The programme notes quote the TLS as praising Travers for his 'single-track dirty mind, the double entendre, the treble think, the quadruple bluff; funny names, funny local yokels, domineering women, pretty girls and the ever-swinging bedroom door.' Only part of this is true. I don't think Travers went in for the double-entendre at all, any more than PG Wodehouse did. There's a useful comparison to be made with the girl in pyjamas who forgets her latchkey and spends the night in the hero's spare bedroom in Coward's Present Laughter. In this case, the 'forgotten latchkey' and the 'spare bedroom' are part of a wink-wink, nudge-nudge routine between Coward and his audience, even the stupidest of whom would understand what is going on behind the Lord Chamberlain's back. But in Rookery Nook the pyjama girl's innocence is real. No mind was less dirty than that of Ben Travers.
The Aldwych company acted together in a long series of plays, as did Brian Rix's Whitehall troupe. But those repertory days have long gone, and it's a tribute to the actors on stage at the Menier that one would think they had been performing together for years. Terry Johnson sensibly doesn't try to reinvent the play but sticks faithfully to the original stage directions. After all, Rookery Rook ran at the Aldwych for over 400 performances. This production (with which the West End producer Sonia Friedman is associated) is probably on track to follow La Cage Aux Folles and A Little Night Music and transfer to a larger theatre across the river. Neil Stuke's attempt to disguise a golf club down his trousers is a highlight of the evening.

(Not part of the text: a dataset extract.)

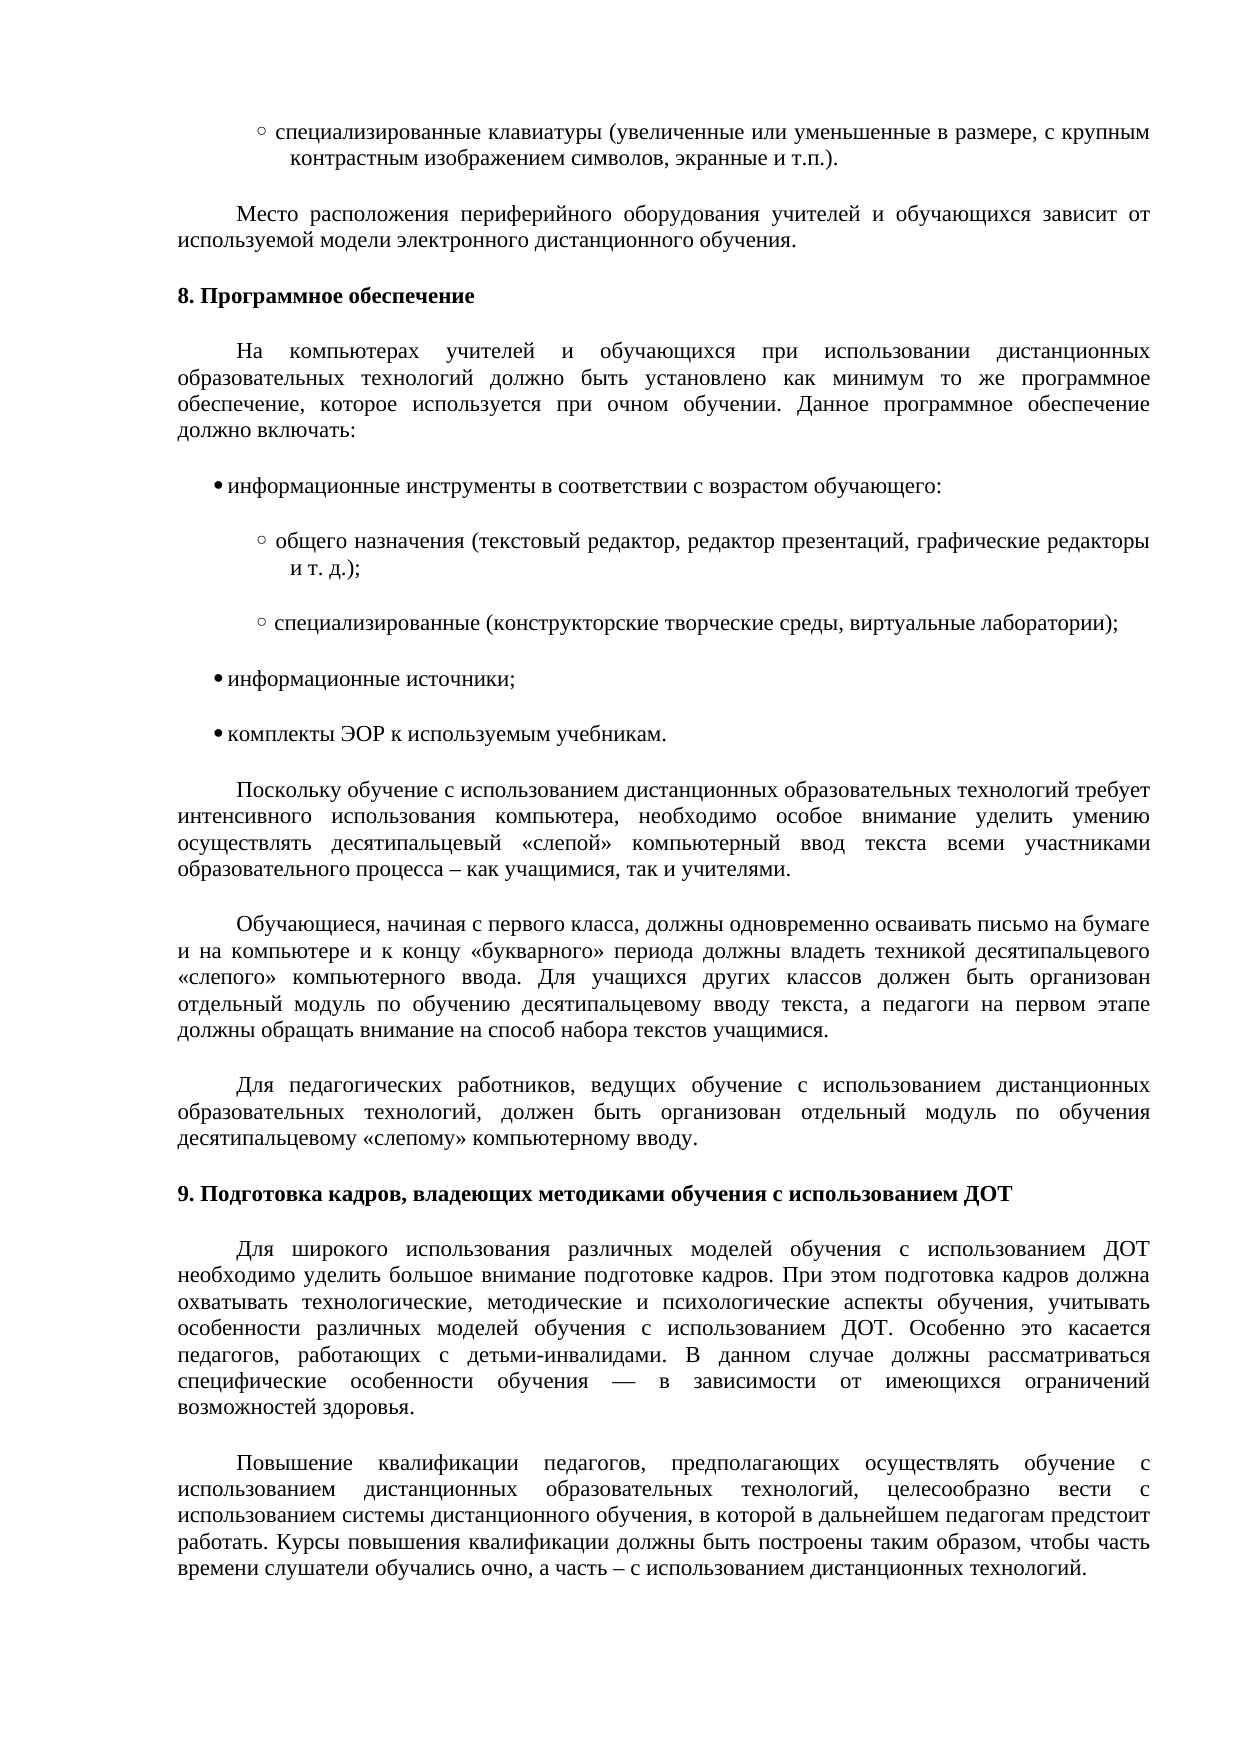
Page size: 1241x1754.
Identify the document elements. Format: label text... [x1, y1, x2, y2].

A critical footnote: quite by chance, I found I had bought tickets for Rookery Nook's press night. Normally I try to avoid opening nights because the preponderance of actors and friends of the cast in the audience, ready to laugh and applaud at any moment, can be seriously misleading. That wasn't the case on this occasion. The critics were laughing away like everyone else, though I noticed that Nicholas de Jongh was no longer of the party. It appears that despite my insults directed at his play Plague Over England, he has decided to give up reviewing for the Evening Standard and concentrate on his career as a dramatist. All of which goes to prove the amazing power of the blogosphere.